Bisnis.com, JAKARTA – Kepala Kantor Staf Presiden (KSP) Moeldoko memastikan bahwa proses sidang dugaan pelanggaran etik hakim MK terkait putusan batas usia capres-cawapres yang dilakukan Majelis Kehormatan Mahkamah Konstitusi (MKMK) murni sebagai masalah hukum.
Mantan Panglima TNI itu pun menegaskan bahwa sebenarnya masih banyak masalah lain yang harusnya mendapat perhatian masyarakat.
"Ya saya pikir ini persoalan hukum murni ya. Kita menginginkan situasi yang baik lah," ujarnya saat ditemui di Kompleks Istana Kepresidenan, Jakarta, Senin (6/11/2023).

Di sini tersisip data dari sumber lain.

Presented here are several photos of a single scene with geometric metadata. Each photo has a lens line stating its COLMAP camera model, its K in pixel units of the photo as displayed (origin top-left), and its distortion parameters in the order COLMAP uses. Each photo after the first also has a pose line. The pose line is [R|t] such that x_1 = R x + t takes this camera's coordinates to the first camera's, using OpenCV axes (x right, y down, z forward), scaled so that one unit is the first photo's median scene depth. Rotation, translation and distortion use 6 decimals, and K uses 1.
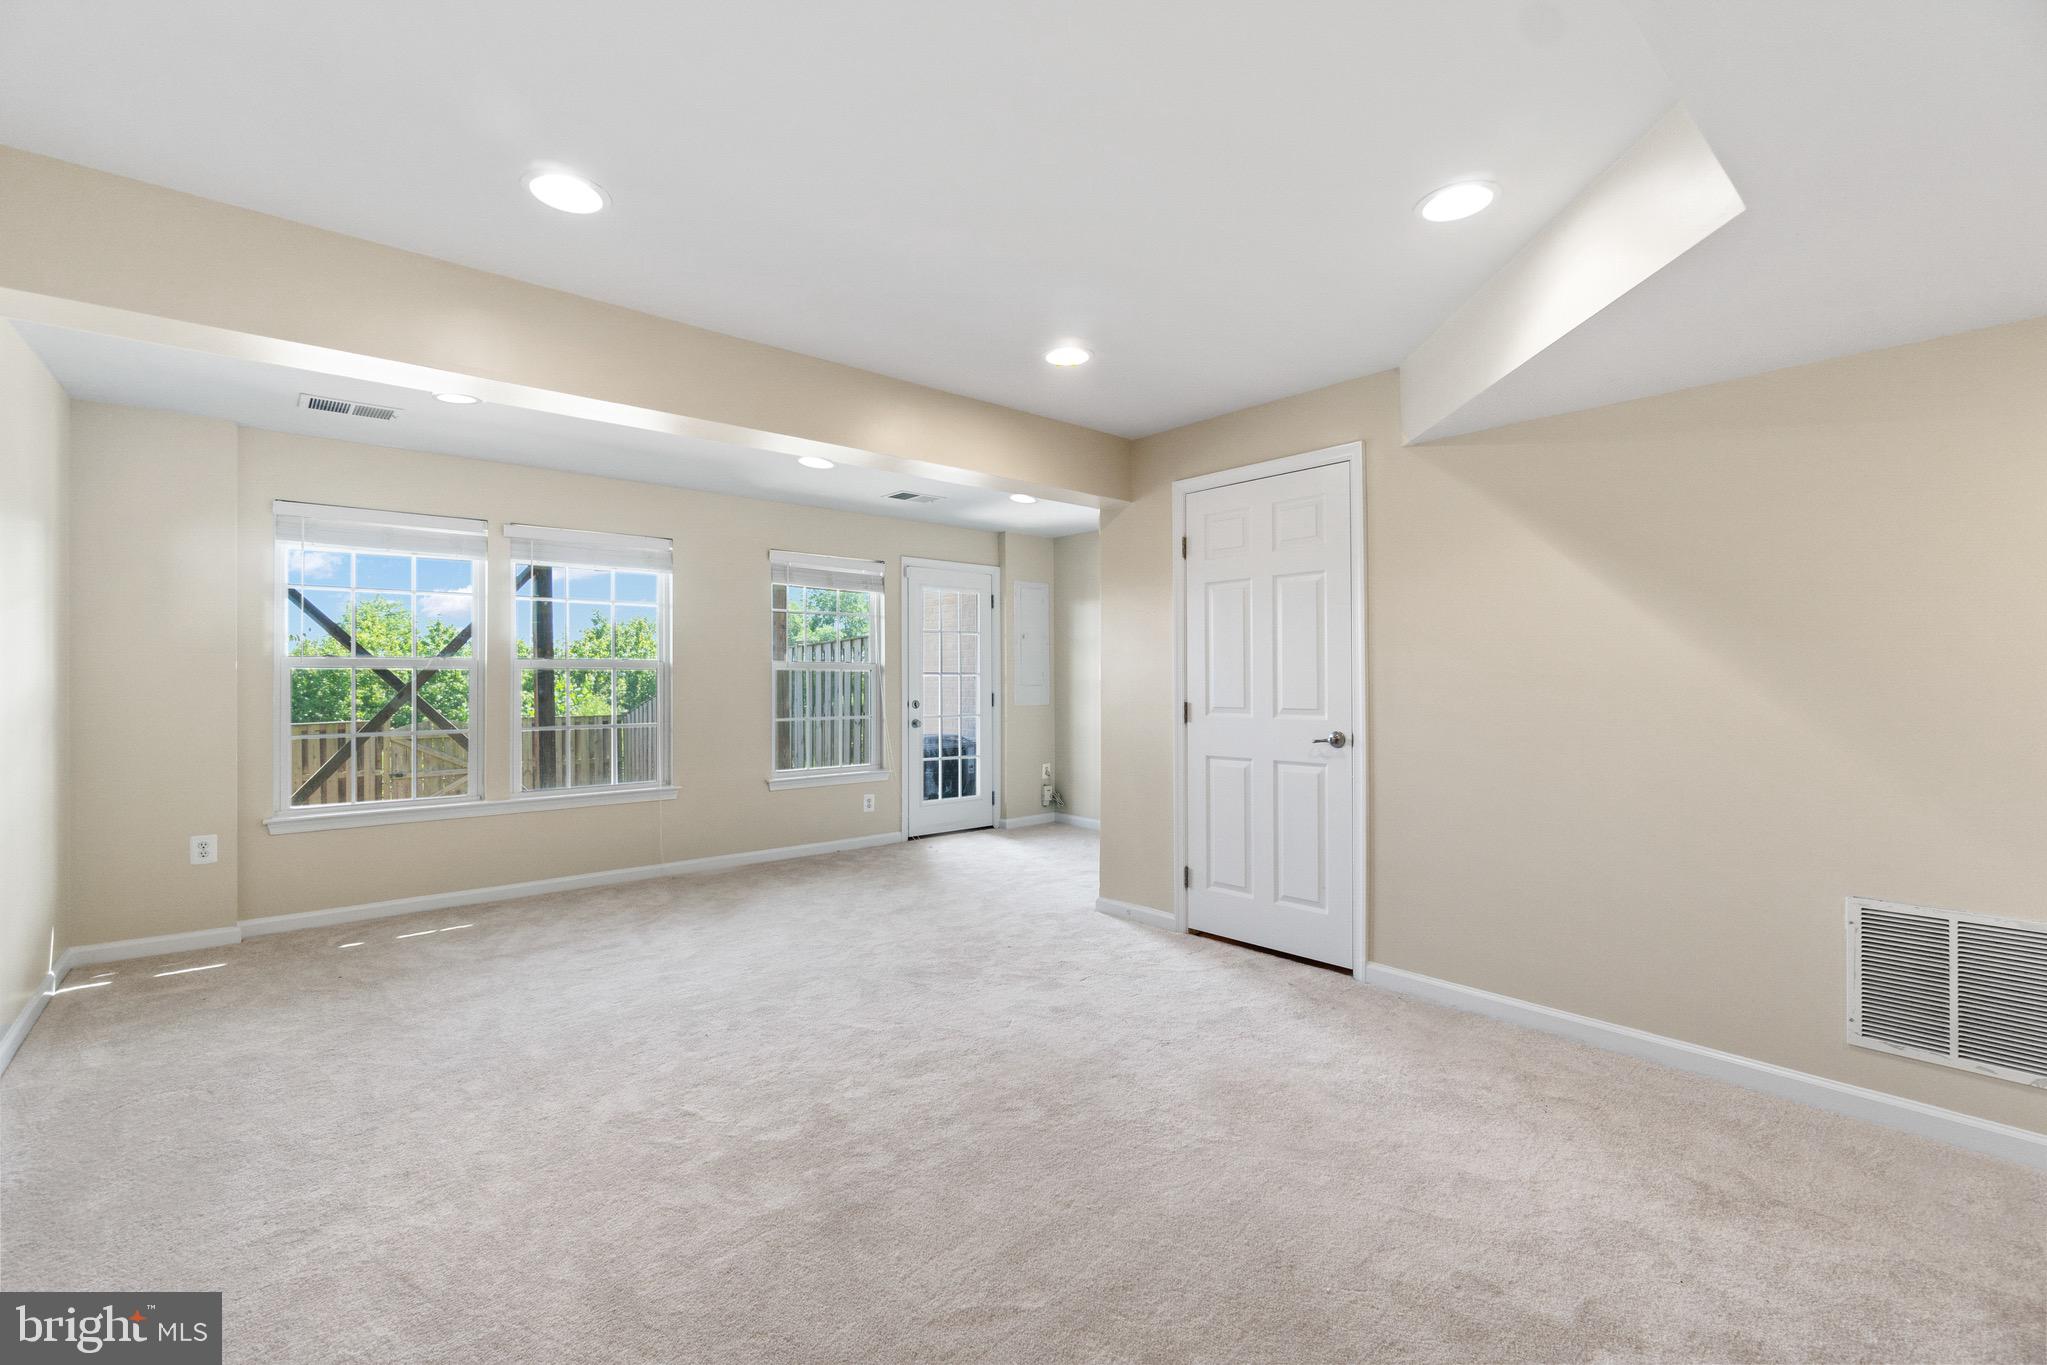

Oleh sebab itu, Moeldoko pun mengimbau masyarakat tetap tenang menanggapi putusan MKMK tersebut. Apalagi, memasuki tahun politik saat ini, kata dia, masyarakat harus menjaga suhu dan iklim demokrasi agar tidak mengalahkan perhatian publik terhadap isu-isu mendesak lainnya.
Dia mengaku banyak hal penting lain yang harus mendapatkan atensi publik, mulai dari masalah ketahanan pangan, energi dan kondisi ekonomi global.

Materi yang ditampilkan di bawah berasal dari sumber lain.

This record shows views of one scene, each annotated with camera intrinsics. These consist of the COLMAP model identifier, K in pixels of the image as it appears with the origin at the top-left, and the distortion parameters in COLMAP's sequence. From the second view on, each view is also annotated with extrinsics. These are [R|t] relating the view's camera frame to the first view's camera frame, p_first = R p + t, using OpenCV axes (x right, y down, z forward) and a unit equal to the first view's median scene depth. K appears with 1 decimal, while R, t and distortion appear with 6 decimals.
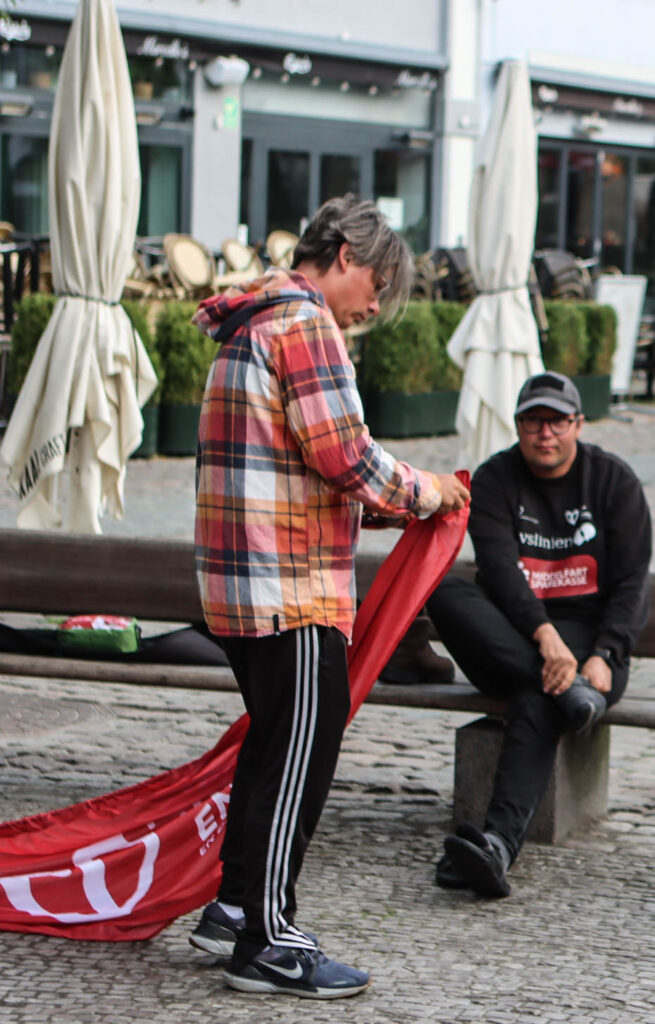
lens RADIAL K [[2224.5, 0, 327.5], [0, 2224.5, 512.0], [0, 0, 1]] dist [-0.071519, 0.211196]
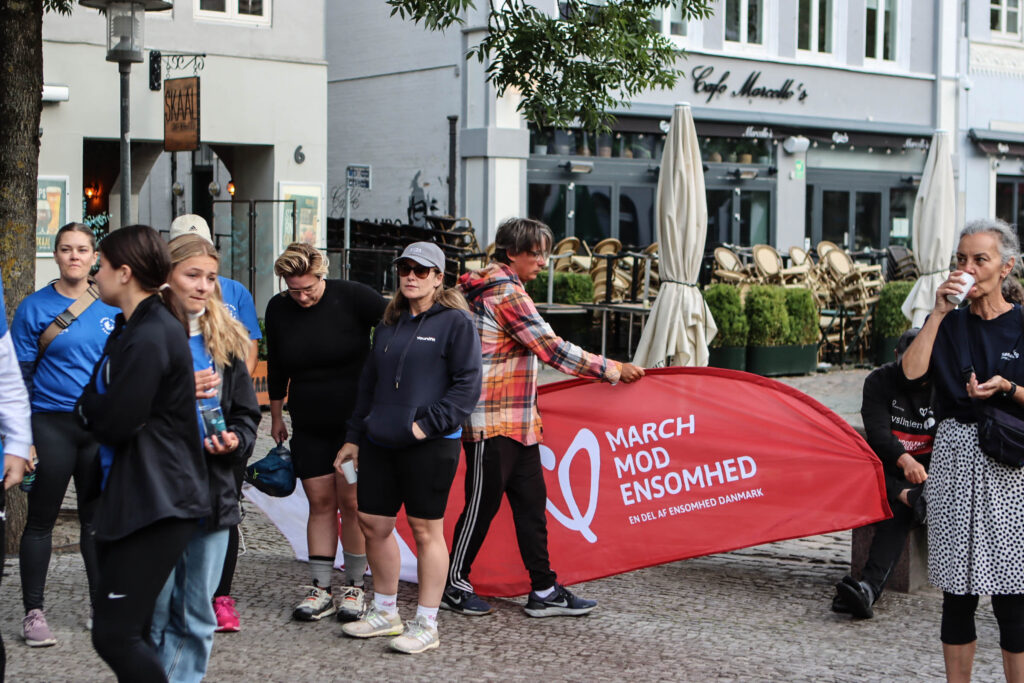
lens RADIAL K [[1929.0, 0, 512.0], [0, 1929.0, 341.5], [0, 0, 1]] dist [-0.009942, -0.108378]
pose [[0.927616, -0.012159, -0.373337, 0.336862], [-0.016197, 0.997221, -0.072722, 0.062501], [0.373184, 0.073505, 0.924841, -0.449072]]
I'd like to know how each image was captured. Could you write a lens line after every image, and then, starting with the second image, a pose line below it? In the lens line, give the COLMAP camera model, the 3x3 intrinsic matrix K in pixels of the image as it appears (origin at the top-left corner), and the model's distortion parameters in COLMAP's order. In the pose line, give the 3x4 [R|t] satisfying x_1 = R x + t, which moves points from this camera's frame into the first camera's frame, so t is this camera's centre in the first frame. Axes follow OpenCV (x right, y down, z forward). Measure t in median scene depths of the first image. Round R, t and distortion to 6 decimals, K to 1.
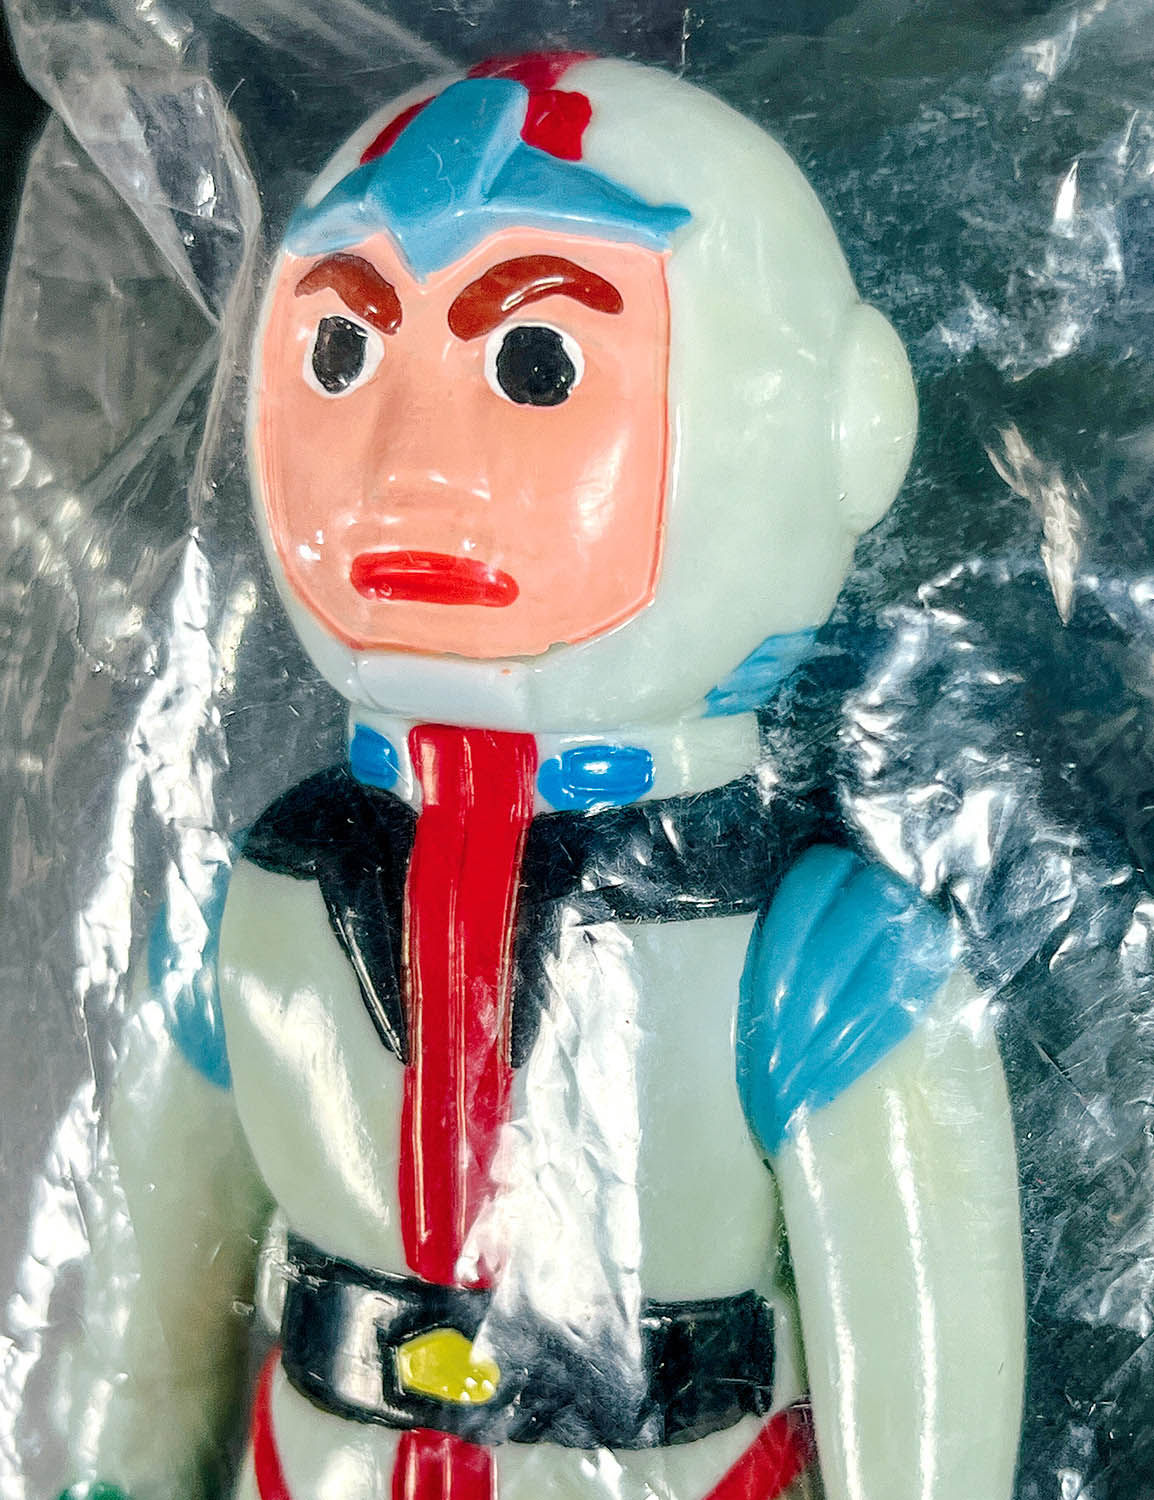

"Mari kita jaga sama-sama kondisi ini. Kita menjaga situasi politik ini jangan mengalahkan yang lain-lain. Banyak kok urusan negara yang lain gitu. Itu tuh lebih penting daripada sekedar urusan politik. Pada akhirnya [jika terlalu memikirkan politik] imbuhnya malah bikin instability. Pada akhirnya so what," pungkas Moeldoko.
Baca Juga
Menurut catatan Bisnis, Majelis Kehormatan Mahkamah Konstitusi (MKMK) akan berunding untuk membahas putusan pelanggaran etik hakim MK terkait putusan batas usia capres-cawapres pada hari ini, Senin (6/11/2023).
“Mulai Senin berunding. Senin, draf putusan sudah ada, cuma [isi putusan] belum yang rincinya,” kata Ketua MKMK Jimly Ashiddiqqie usai rangkaian sidang etik, dikutip Senin (6/11/2023).

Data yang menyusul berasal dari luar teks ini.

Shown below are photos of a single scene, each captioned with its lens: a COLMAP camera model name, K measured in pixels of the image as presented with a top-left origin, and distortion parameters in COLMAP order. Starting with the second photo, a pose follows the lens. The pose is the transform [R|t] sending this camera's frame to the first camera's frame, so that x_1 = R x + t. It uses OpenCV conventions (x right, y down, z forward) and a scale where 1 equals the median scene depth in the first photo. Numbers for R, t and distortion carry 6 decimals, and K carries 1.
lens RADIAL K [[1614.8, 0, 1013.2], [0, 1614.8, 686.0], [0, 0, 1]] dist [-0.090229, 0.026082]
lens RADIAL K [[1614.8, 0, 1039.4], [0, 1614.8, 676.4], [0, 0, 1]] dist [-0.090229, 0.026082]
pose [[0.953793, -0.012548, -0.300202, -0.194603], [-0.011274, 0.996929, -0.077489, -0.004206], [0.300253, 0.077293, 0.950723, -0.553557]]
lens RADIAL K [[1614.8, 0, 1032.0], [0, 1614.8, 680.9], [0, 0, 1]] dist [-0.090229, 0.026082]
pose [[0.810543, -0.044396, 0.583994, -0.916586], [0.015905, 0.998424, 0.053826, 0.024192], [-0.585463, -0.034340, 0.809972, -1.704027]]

Meskipun MKMK akan membahas banyak substansi dari berbagai laporan, dia menjamin bahwa prosesnya akan cukup dilakukan dalam sehari.
“Pasti alot, tetapi [kami] cuma bertiga. Kalau sembilan kan begitu berkumpul banyak pendapatnya. Kalau cuma bertiga gini bisa lah. Apalagi udah tua-tua,” katanya, merujuk pada dua anggota MKMK lainnya yakni Bintan R. Saragih dan Wahiduddin Adams.